Alliances and partnerships with appliances and applications vendors to ensure interworking with access devices and content for wireless users; integrated service solutions on the Shasta 5000 Broadband Services Node; and an infrastructure that converges multi-protocol wireless access/aggregation with IP core networking, transported on self-healing, super-capacity optical rings rounded off Nortel’s end-to-end solutions.

Nortel has developed two new solutions for 3G deployment: IP Mobility solution, which allows subscribers to move seamlessly from wireline to wireless and from the office to a vehicle to the home; and the e-mobility Acceleration software that will enable mobile office applications – intranets, e-mail and Web browsing – to be delivered at speeds up to 25 times greater than existing wireless data solutions, according to Nortel.

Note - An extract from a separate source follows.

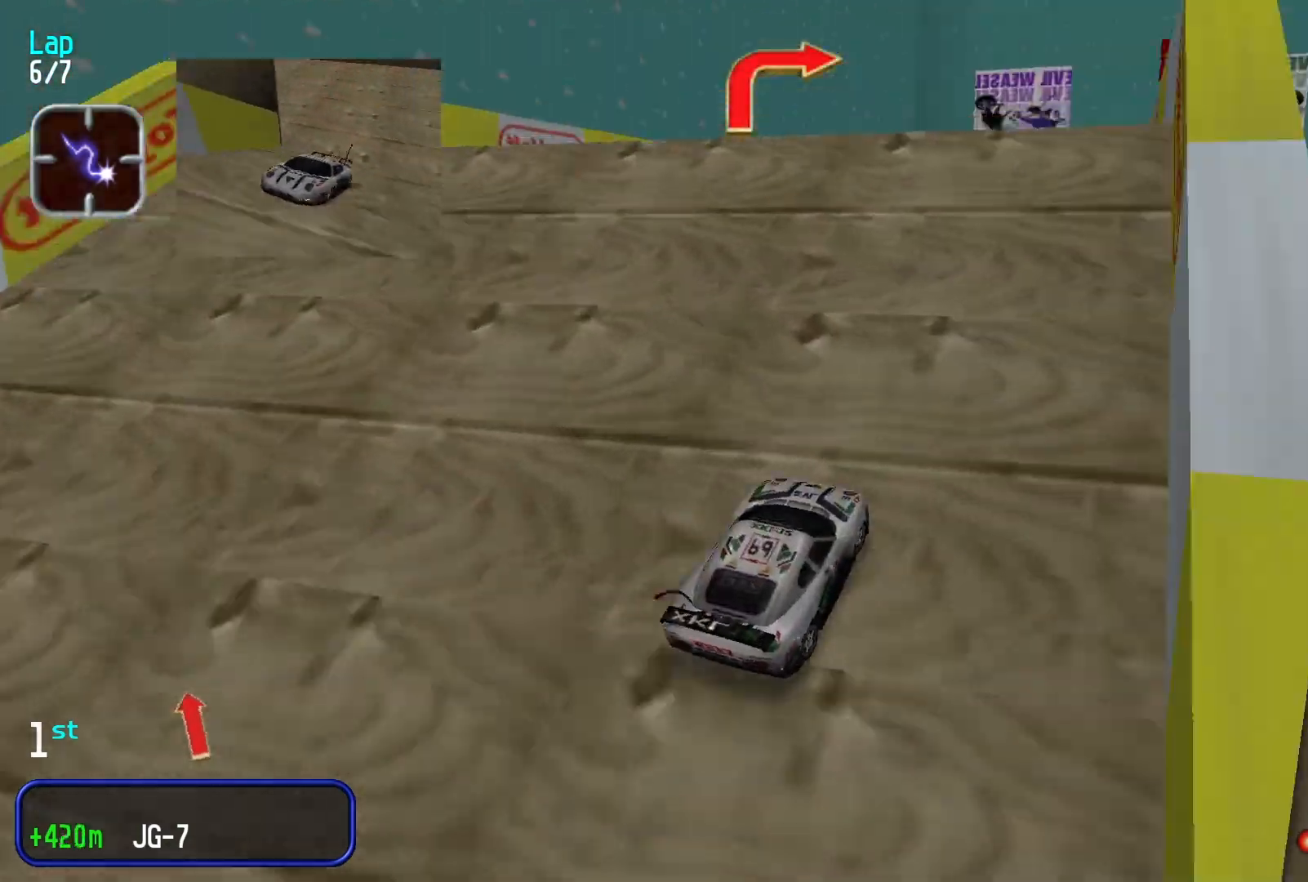
{"buttons": [], "left_stick": "left", "events": [[133, "left_stick", "left"]]}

“The ability to reach the end user, whether their computing device or appliance is linked to the wired network, a wireless LAN or a cellular PCS network, ensures freedom and mobility and may well be the Internet’s next killer application,” said Lloyd Carney, president, Wireless Internet, Nortel Networks.

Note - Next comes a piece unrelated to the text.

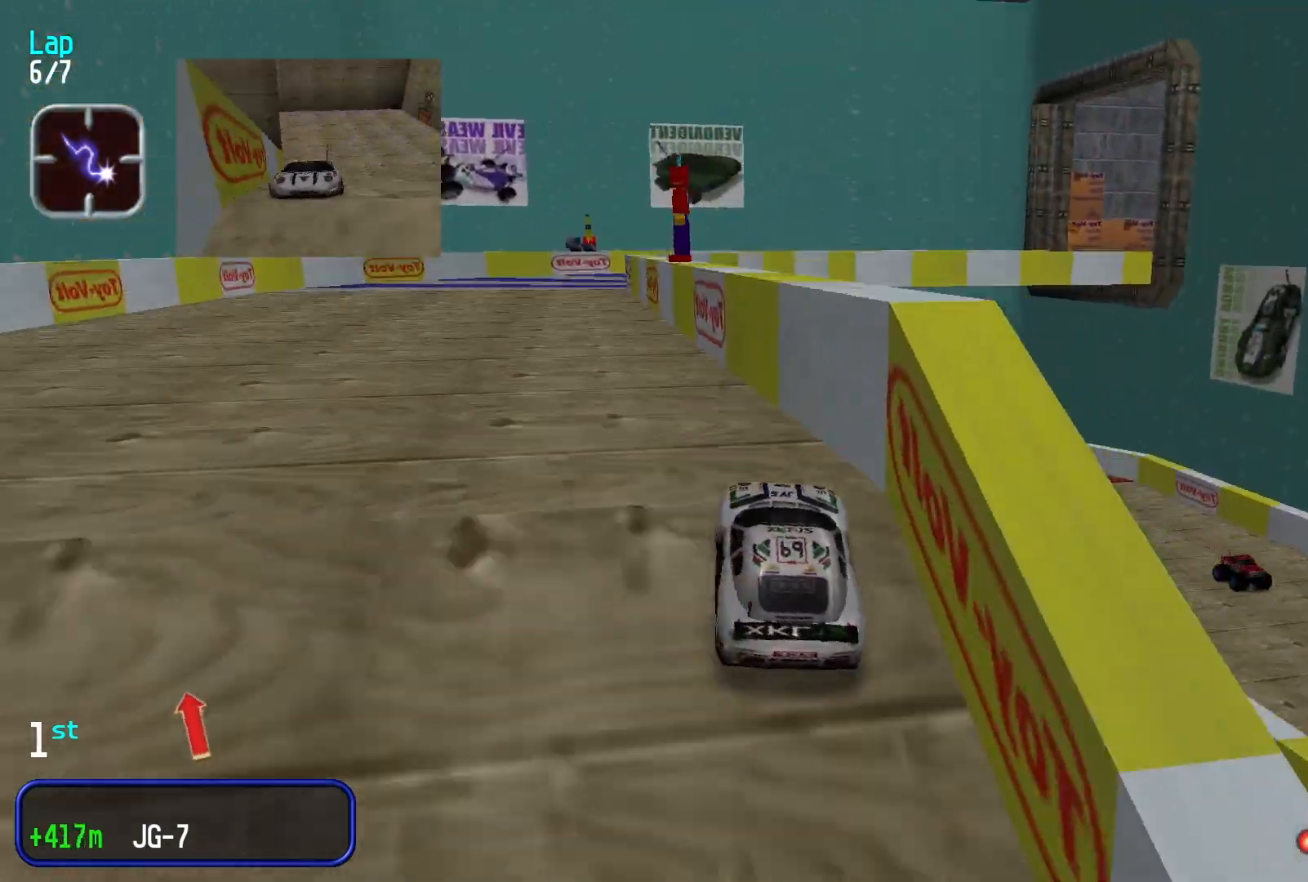
{"buttons": [], "left_stick": "down-left", "events": [[67, "left_stick", "center"], [467, "left_stick", "down-left"]]}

Jordan Worth, an analyst with Toronto, Ont.-based IDC Canada said, “I don’t know what’s new about it. They’re taking the Internet wireless bits and shooting them through optical. They’re creating new economies for the wireless network, [but] they’re not actually changing wireless, they’re just changing the network.”

He added: “They’ve essentially created a data platform based on optical that is much cheaper than wire – that’s your basic premise. What they’ve done since then is add on services with the capabilities to leverage their optical Internet and the economy of the optical Internet into every kind of data service, any kind of voice service, any kind of wireless service. The wireless component is a hot component, it’s going to be huge, it’s growing very quickly,” he concluded.

The announcement will not affect the Canadian market place too greatly, according to John Leon, vice-president and general manager, Wireless Solutions, Canada, Nortel Networks. However, he did stress that the “Infrastructure is the network converting from the current TDM, circuit-based architecture which is very hierarchical in the network, to working off an IP backbone. The intelligence is moving out of the core of the network, or moving away from switches, to the edge.”

He added: “It’s all the same to the network and the intelligence and the opportunity here is that this intelligence is at the edge. The edge is open to everybody so anybody can come along and plug an application into the network without having to deal with proprietary standards from different vendors.”

Nortel’s internal estimates see this solution as a way for service providers to benefit from a 50 to 100 per cent increase in wireless Internet operating margins over the next five years. Nortel also announced a strategic alliance with HP to develop wireless Internet products, and Nortel plans to add 2,000 new technology jobs in Europe.